Wednesday 18 May 2011

Publishers: please provide EZproxy support

A recent full and frank discussion about the relative merits of EZproxy and Shibboleth between Nicole Harris and Dave Pattern (and others, e.g. Paul Stainthorp) can be summarised as:
  • EZproxy is great if you start at your library's site or university's portal because then users are authenticated at the beginning of a session and they can link seamlessly from one resource to another whilst retaining that authentication
  • Shibboleth (or Athens or OpenAthens) is great if a user starts elsewhere (Google, Pubmed, a publisher's TOC alert) because the user can establish their authentication when challenged, via a WAYF. (And that will become better / more intuitive one day).
  • Publishers are evil and are deliberately trying to reduce the usage of their content.
It occurs to me that publishers are probably quite keen to get their stuff read - but they could do much more to support us beleaguered librarians in the use of EZproxy, as they currently do with Shibboleth.

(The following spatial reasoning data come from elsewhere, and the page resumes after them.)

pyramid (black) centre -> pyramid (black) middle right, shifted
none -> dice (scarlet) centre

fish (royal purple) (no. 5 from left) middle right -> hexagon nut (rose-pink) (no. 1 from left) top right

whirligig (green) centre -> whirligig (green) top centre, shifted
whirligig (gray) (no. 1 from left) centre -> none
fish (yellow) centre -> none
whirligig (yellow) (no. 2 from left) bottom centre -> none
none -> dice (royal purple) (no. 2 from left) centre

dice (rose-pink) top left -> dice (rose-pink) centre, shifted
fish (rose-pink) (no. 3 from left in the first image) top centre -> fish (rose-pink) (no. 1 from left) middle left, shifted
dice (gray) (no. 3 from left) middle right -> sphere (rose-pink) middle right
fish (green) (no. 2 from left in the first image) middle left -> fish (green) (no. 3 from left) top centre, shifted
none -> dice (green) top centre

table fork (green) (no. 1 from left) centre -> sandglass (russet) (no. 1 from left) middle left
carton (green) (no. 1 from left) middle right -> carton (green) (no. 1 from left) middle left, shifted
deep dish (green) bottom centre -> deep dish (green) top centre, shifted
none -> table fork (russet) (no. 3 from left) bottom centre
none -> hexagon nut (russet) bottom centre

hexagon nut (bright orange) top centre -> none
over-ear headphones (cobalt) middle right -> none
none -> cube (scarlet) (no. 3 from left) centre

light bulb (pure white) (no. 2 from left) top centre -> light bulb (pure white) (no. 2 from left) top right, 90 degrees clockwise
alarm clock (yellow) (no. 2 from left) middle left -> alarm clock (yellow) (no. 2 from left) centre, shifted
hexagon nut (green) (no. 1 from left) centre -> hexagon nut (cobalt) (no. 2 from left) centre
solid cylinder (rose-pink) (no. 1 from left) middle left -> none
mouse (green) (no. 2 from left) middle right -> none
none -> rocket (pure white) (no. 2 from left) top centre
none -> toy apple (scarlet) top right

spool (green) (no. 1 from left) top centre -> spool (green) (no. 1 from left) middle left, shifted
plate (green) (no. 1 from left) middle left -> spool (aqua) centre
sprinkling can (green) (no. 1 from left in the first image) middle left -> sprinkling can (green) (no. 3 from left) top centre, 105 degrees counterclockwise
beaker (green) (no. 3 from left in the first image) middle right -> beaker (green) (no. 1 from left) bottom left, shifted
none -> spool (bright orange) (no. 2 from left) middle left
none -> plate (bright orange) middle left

We currently provide "reload this page via EZproxy" functionality via either our LibX toolbar or a JavaScript bookmarklet.

But if I could log into each of my publisher admin interfaces and specify my EZproxy prepend login URL (http://ezproxy.liv.ac.uk/login?url=, seeing as you asked) then these sites could also reload themselves via EZproxy.

An off-campus user who has arrived unauthenticated at the publisher's site could then use the site's Institutional Login feature to identify themselves as a member of the University of Liverpool. (Why does a WAYF - admittedly ugly and clumsy as it is - have to be limited to Shibboleth?). The publisher's system would then reload the page that the user wanted, but now with our EZproxy login string added (e.g. http://ezproxy.liv.ac.uk/login?url=http://www.nature.com/ instead of http://www.nature.com/). The user is prompted to login to EZproxy and they get access to the content they wanted.

[Edit]
I forgot to mention: this would also make TOC email alerts much easier to use. When a user registered for TOC alerts they could specify their institution and that would mean that links to TOC alerts could include that institution's EZproxy string in the URL so that the links actually worked off-campus without any further action from the user.

Now, I'm a librarian not a developer, but that can't be difficult or expensive to implement. Can it?